_HOW TO COMPLETE THIS TASK:_ Filter the listing below, copying every line in which the word "Charging" appears.
━━━━━ EXERCISE INPUTS ━━━━━
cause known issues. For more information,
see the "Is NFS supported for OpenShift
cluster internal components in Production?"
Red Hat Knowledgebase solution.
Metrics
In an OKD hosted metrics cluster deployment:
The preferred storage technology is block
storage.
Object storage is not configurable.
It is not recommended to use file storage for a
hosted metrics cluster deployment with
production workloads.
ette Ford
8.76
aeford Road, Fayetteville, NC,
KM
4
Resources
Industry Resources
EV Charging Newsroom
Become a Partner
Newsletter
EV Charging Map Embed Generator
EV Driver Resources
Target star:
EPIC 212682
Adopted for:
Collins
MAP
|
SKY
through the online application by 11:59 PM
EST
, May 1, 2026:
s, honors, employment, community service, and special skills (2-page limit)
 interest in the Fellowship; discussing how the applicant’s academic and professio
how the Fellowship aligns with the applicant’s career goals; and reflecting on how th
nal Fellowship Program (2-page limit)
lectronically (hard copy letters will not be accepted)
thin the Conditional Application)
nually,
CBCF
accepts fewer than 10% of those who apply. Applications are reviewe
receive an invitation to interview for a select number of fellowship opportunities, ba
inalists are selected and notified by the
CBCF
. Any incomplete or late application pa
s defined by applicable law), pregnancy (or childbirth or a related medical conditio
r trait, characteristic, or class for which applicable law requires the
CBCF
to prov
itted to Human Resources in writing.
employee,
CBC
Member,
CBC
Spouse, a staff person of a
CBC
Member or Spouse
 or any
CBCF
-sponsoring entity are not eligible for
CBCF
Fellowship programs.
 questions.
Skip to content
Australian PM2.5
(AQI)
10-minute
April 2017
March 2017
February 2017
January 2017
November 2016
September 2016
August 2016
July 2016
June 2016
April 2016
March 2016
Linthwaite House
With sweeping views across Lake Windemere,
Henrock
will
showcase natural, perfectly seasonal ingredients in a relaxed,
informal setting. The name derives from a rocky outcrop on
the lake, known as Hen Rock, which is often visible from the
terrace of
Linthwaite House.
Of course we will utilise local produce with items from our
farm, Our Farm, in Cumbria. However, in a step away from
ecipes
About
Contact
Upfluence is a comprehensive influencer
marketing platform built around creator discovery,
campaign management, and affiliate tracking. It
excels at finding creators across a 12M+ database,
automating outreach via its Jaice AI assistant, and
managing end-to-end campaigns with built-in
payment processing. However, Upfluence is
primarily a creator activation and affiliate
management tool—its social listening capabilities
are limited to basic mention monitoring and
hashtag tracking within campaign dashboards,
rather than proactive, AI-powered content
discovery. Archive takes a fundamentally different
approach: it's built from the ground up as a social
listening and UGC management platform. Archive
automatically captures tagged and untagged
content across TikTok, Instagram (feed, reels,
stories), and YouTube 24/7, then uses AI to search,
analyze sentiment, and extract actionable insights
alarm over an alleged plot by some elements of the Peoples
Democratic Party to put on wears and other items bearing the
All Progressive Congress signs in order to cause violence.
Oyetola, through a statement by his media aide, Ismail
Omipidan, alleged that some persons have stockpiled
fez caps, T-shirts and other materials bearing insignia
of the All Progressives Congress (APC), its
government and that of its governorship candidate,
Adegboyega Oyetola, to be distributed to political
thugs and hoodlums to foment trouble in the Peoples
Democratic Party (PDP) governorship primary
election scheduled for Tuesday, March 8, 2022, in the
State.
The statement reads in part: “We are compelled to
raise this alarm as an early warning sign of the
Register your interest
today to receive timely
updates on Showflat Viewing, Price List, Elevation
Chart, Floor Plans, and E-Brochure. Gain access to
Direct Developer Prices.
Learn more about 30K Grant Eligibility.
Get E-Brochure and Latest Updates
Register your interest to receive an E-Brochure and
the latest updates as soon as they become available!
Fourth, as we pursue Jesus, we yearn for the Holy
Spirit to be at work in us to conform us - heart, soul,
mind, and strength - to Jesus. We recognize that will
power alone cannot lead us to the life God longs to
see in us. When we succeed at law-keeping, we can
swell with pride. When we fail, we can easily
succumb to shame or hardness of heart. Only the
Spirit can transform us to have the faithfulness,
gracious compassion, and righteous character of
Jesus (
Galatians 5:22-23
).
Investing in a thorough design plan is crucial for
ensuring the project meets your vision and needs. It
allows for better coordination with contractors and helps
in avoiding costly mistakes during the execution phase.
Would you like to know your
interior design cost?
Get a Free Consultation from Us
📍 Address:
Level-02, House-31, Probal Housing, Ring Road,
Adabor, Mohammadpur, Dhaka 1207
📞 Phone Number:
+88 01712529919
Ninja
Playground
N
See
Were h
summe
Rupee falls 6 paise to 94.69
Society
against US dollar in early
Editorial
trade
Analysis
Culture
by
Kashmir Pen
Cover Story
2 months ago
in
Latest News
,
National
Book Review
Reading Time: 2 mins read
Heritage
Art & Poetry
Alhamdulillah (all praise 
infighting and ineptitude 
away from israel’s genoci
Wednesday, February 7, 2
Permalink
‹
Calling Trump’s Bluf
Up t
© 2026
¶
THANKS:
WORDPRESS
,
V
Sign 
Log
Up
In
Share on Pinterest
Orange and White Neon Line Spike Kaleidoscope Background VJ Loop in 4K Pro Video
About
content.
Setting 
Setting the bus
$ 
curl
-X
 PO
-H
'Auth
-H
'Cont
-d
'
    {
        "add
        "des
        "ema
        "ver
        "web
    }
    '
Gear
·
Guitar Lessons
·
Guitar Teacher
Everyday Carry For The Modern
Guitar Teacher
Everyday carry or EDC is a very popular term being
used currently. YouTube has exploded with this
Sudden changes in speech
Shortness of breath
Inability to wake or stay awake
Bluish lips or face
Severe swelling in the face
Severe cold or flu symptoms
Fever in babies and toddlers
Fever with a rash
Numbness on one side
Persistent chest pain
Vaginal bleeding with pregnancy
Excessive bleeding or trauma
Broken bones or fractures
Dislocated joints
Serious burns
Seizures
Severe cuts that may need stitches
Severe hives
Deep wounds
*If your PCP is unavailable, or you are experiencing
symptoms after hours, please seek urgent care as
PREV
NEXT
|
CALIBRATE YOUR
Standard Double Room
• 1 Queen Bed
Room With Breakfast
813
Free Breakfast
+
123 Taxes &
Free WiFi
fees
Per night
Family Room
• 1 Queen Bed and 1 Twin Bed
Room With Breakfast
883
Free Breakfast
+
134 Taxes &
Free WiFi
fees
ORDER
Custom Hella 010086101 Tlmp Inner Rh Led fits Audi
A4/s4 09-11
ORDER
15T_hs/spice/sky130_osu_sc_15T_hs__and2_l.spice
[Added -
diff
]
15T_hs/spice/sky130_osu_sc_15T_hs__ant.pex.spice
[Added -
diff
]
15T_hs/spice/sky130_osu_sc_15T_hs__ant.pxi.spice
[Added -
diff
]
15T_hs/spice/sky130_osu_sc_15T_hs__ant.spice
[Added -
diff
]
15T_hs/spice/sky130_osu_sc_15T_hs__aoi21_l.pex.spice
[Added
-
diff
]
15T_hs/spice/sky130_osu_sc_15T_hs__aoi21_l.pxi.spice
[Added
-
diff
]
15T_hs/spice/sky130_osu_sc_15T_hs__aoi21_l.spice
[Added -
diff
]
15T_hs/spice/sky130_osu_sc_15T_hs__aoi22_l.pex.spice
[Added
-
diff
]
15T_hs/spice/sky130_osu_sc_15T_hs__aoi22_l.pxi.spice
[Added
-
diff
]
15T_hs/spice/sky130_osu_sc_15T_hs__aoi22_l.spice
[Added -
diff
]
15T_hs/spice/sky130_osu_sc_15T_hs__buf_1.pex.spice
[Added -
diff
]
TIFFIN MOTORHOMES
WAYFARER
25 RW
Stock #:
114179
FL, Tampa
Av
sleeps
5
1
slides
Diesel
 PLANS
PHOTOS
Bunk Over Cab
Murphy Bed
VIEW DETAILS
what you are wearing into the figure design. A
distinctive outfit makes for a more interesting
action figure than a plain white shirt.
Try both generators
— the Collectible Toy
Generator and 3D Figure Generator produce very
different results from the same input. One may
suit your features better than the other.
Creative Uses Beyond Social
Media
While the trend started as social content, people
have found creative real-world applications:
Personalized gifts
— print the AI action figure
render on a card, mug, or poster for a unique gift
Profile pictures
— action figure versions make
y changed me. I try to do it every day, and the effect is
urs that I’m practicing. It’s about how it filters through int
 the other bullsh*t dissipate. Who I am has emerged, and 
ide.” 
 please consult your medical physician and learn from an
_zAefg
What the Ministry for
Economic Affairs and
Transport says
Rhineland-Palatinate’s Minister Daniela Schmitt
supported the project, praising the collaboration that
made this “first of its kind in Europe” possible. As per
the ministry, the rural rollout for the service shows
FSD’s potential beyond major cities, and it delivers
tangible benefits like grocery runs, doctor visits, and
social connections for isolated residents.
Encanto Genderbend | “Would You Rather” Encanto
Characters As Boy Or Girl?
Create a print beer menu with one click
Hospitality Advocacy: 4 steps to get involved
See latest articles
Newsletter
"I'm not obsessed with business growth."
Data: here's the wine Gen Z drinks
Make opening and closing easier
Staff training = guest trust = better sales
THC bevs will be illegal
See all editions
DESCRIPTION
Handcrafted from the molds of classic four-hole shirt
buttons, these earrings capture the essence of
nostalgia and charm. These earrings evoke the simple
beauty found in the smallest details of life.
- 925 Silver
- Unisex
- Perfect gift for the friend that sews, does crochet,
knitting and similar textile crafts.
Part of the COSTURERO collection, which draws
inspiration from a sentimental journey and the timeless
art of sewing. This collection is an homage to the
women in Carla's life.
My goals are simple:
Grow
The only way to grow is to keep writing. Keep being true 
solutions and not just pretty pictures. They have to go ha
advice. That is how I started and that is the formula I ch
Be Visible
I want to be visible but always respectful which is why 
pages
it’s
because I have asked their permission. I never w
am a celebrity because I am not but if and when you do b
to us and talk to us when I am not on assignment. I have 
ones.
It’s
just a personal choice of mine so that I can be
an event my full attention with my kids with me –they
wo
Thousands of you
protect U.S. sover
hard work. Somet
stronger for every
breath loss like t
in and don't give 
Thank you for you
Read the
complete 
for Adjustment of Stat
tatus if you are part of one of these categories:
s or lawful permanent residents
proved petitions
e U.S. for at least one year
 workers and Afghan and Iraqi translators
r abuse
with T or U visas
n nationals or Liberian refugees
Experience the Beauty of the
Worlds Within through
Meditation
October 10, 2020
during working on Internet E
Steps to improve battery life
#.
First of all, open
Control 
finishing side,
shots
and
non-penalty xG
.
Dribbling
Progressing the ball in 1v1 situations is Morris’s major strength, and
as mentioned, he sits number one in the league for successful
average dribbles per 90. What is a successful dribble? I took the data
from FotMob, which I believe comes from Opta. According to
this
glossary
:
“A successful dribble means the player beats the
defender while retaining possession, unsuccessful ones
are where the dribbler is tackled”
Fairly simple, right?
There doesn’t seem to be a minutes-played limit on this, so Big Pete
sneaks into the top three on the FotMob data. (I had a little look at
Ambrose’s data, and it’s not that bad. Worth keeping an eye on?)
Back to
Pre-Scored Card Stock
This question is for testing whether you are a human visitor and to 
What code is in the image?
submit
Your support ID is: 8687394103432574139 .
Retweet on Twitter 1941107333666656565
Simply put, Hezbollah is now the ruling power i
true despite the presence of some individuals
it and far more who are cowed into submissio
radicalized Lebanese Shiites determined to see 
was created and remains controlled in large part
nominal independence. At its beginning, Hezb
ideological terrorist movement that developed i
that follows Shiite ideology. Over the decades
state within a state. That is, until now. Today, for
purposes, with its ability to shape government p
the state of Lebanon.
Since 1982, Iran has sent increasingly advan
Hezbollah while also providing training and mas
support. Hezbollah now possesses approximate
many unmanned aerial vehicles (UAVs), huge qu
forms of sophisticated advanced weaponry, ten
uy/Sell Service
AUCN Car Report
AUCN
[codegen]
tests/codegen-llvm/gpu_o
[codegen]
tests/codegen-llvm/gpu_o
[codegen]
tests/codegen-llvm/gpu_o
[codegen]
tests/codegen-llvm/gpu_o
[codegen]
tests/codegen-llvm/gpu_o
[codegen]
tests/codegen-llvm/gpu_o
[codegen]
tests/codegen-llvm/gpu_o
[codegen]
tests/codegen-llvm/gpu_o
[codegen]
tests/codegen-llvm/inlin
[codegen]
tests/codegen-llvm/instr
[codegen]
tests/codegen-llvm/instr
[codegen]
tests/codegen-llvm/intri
━━━━━
_SOLUTION FOR THIS PROBLEM:_
EV Charging Newsroom
EV Charging Map Embed Generator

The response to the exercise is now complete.